Die Polizei sucht fieberhaft einen Mann im roten Kleinbus : Unbekannter will kleinen Jungen ins Auto locken

Walsheim (red/mh) Am Montag (28. September) wurde ein siebenjähriger Junge gegen 17 Uhr in der Gersheimer Straße in Walsheim von einem Unbekannten aus einem roten Kleinbus heraus angesprochen.

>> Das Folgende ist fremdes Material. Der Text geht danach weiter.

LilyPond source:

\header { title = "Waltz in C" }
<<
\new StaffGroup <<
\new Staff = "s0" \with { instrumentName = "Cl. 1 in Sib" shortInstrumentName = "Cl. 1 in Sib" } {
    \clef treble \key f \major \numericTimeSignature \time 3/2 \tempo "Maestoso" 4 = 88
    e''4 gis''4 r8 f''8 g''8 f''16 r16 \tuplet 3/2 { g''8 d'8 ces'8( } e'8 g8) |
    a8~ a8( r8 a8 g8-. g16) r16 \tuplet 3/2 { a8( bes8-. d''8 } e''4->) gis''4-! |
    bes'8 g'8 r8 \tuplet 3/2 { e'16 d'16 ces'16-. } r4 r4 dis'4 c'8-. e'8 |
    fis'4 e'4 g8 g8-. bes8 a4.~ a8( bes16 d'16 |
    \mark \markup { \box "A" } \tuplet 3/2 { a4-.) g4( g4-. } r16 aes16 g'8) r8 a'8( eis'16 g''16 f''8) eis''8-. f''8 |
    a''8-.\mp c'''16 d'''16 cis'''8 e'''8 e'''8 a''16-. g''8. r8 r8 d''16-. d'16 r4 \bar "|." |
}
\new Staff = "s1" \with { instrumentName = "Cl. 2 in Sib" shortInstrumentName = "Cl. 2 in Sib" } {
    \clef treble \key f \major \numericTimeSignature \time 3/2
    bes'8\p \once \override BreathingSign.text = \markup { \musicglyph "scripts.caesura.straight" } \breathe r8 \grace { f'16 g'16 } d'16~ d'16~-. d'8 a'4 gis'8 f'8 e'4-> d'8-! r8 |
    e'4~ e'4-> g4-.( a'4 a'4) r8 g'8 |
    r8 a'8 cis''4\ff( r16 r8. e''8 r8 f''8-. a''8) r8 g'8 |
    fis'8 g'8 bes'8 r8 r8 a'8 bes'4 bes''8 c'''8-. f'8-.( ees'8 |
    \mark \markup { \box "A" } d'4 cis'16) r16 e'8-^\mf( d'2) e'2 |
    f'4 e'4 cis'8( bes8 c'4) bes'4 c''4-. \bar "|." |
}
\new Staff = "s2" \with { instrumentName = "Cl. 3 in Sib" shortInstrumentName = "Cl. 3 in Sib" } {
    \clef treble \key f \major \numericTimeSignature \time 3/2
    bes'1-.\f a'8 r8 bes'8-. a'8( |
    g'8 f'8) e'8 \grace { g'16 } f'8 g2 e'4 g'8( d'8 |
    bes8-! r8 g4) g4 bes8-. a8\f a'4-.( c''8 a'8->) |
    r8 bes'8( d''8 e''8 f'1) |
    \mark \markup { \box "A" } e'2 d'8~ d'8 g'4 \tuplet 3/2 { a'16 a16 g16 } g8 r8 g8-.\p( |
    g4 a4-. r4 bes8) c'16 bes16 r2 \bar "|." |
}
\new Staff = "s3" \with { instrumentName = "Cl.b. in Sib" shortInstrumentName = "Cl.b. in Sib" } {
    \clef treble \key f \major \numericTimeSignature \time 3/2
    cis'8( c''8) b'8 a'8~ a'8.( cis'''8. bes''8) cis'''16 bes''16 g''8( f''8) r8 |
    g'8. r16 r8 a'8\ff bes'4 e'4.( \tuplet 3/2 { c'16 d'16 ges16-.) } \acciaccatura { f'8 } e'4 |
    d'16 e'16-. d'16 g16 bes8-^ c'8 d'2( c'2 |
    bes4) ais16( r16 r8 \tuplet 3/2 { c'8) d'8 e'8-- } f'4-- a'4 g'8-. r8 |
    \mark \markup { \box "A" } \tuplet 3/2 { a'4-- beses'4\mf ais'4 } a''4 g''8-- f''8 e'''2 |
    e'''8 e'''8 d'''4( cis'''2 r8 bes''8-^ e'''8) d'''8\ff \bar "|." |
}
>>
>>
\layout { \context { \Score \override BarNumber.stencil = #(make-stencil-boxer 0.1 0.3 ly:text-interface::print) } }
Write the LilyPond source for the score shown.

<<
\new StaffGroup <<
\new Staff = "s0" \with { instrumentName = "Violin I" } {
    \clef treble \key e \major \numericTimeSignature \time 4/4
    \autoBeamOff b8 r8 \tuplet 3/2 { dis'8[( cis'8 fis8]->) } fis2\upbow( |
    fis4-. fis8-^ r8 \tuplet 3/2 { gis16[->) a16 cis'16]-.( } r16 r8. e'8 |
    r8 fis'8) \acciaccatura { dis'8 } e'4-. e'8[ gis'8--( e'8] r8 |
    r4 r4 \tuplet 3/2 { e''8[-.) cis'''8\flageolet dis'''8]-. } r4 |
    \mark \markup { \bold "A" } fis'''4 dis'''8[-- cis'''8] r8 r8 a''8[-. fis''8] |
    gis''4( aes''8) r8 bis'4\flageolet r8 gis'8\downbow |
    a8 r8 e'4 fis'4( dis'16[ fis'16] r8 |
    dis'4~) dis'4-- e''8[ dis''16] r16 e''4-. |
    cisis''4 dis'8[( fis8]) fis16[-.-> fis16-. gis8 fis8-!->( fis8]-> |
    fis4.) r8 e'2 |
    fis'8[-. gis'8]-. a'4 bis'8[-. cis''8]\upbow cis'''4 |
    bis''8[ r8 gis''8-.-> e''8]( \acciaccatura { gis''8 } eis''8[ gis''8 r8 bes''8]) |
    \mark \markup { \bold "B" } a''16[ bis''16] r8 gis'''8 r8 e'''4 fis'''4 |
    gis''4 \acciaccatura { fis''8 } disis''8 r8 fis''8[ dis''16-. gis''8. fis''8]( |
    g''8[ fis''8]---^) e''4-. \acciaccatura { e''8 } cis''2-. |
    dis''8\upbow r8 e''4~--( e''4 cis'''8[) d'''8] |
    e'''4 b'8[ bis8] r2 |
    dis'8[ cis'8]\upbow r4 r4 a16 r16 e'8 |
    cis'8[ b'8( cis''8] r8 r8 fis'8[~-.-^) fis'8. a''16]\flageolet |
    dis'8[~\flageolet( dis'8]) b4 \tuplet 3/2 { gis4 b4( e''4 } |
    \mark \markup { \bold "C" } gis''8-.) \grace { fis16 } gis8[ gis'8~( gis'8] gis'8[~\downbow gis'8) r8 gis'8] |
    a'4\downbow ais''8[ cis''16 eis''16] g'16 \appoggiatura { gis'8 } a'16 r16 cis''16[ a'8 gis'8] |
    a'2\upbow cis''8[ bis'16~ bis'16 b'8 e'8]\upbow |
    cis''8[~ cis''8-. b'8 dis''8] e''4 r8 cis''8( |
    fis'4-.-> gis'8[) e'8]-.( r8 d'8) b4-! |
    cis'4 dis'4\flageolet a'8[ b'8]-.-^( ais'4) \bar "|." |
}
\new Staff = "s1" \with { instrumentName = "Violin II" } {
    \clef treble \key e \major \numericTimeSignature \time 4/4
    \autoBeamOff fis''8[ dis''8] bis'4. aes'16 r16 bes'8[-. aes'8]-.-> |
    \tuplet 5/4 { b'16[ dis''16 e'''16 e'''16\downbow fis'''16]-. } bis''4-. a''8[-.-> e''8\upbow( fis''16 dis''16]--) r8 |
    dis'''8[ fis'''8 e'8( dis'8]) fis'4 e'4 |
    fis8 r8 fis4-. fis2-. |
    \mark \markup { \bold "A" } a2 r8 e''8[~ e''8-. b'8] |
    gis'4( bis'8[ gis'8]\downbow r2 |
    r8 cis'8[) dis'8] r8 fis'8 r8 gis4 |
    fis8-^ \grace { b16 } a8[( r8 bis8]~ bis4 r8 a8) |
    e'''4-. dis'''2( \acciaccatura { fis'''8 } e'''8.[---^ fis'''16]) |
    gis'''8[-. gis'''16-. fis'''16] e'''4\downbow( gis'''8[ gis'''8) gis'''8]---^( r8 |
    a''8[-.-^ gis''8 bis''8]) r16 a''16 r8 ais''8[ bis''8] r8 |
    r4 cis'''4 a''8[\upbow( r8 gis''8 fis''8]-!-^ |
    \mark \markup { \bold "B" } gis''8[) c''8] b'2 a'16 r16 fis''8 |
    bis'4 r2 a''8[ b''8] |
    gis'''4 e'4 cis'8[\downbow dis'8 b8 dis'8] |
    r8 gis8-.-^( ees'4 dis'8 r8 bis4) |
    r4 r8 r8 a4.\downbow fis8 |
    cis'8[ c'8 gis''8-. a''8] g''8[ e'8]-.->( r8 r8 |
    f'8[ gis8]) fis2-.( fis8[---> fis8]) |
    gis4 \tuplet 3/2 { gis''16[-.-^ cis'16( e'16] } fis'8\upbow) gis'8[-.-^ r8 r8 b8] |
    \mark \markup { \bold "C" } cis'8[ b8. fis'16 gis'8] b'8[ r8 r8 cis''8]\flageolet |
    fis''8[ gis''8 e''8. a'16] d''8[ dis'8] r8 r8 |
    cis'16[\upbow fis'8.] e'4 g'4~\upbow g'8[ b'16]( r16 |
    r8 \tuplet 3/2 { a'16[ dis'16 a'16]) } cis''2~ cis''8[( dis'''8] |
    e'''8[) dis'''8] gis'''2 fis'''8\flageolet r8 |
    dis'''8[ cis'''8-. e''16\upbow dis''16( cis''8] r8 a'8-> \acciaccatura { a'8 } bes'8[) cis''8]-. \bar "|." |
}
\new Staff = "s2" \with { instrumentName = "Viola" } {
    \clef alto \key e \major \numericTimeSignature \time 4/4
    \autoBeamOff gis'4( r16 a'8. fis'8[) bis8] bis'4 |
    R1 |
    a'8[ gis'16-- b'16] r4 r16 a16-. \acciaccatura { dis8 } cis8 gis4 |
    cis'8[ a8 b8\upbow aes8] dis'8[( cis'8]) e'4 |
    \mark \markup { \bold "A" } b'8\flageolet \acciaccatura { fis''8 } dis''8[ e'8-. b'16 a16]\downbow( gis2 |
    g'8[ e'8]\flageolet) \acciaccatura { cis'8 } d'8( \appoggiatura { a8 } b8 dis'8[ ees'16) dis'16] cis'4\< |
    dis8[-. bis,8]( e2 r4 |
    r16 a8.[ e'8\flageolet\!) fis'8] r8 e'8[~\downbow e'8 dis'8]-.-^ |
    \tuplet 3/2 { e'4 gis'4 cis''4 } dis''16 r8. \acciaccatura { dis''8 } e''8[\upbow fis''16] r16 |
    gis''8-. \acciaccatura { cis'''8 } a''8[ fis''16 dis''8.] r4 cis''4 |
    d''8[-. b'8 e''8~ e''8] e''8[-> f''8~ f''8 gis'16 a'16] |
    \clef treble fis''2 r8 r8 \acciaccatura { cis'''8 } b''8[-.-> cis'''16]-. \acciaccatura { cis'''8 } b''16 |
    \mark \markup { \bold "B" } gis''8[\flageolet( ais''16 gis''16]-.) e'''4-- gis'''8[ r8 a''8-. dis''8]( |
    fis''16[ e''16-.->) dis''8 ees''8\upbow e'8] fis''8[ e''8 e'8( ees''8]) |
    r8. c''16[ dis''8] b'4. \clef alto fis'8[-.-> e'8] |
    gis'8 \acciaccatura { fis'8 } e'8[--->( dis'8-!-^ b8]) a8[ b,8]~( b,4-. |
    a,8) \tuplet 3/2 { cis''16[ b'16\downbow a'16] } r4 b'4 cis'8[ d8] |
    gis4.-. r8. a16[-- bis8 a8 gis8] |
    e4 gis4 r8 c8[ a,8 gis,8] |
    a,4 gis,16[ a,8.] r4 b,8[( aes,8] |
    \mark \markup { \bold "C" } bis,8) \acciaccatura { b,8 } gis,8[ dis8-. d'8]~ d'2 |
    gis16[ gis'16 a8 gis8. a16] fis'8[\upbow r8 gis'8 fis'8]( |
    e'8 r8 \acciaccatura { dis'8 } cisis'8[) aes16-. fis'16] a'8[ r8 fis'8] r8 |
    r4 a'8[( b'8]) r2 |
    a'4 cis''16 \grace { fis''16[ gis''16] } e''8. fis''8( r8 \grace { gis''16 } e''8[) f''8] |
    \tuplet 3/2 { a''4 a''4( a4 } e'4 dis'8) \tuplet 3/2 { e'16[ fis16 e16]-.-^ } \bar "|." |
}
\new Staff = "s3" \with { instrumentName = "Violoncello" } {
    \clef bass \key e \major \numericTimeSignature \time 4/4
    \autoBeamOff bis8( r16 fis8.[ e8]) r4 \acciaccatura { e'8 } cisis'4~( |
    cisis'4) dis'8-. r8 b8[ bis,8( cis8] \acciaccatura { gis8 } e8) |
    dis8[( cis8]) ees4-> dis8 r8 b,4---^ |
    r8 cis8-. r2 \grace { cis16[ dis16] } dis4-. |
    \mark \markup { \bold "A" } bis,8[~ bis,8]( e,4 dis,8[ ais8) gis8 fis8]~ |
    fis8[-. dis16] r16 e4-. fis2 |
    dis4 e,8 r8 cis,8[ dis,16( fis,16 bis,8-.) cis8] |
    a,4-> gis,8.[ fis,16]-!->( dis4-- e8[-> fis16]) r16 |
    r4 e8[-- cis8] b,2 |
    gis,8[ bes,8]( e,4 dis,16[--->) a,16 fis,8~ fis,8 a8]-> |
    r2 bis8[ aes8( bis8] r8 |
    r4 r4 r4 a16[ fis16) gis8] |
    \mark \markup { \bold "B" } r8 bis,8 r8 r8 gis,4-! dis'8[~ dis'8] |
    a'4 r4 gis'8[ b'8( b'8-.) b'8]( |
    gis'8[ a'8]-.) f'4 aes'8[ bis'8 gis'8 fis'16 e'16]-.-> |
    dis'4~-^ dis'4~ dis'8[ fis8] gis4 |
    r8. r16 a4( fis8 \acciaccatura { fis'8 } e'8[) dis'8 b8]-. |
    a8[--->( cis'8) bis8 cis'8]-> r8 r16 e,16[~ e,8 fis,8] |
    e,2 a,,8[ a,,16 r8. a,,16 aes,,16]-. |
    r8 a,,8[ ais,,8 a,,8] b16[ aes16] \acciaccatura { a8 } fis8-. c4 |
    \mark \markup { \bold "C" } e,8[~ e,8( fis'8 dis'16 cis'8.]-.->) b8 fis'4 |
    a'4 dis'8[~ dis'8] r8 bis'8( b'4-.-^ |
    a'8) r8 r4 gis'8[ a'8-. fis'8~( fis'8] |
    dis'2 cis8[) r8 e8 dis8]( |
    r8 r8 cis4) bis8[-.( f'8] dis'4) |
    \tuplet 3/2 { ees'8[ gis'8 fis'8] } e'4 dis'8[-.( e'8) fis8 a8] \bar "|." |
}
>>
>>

Der Junge war zu diesem Zeitpunkt dort mit seinem Fahrrad unterwegs. Sein Vater befand sich in unmittelbarer Nähe, hatte jedoch keinen Einblick auf seinen Sohn, als dieser von dem Unbekannten angesprochen wurde. Nach Angaben des Kindes wurde er von dem Unbekannten gefragt, ob er sein Fahrrad stehen lassen will und stattdessen mit ihm weiterfahren will. Der 7-Jährige reagierte hierauf richtig, er gab dem Mann keine Antwort und fuhr sofort zurück zu seinem Vater. Dieser konnte das von seinem Sohn beschriebene Fahrzeug jedoch nicht mehr feststellen. Die Eltern informierten umgehend die Polizei Homburg, welche dem Hinweis nachging. Sofort eingeleitete Fahndungsmaßnahmen führten nicht zum Auffinden des roten Kleinbusses. Zeugen werden gebeten, sich mit der Polizei Homburg (Tel.06841/1060) in Verbindung zu setzen.

 Hinweise der Polizei:

„Kinderansprecher“ sorgen in der Bevölkerung für große Besorgnis und Unsicherheit. Der Grat zwischen Information zur Sensibilisierung der Kinder und ihrer Einschüchterung ist schmal. Daher sind einfache Regeln und klare Absprachen die beste Orientierung für Ihre Kinder. Besprechen Sie mit Ihrem Kind

Folgendes Wer darf es im Auto mitnehmen. Wer darf es von der Schule etc. abholen. Absprachen müssen insbesondere den Fall berücksichtigen, wenn Eltern etwa durch Arbeit, Unfall etc. verhindert sein sollten. Realitätsnahe Rollenspiele sollten in jedem Fall vermieden werden, um Kinder nicht zu verängstigen. Wenn das Kind von einem sogenannten Kinderansprecher erzählt, sollte man überlegt reagieren. Das Kind frei erzählen lassen, ohne bohrende Nachfragen zu stellen. Dem Kind keine Details vorgeben und die Polizei benachrichtigen.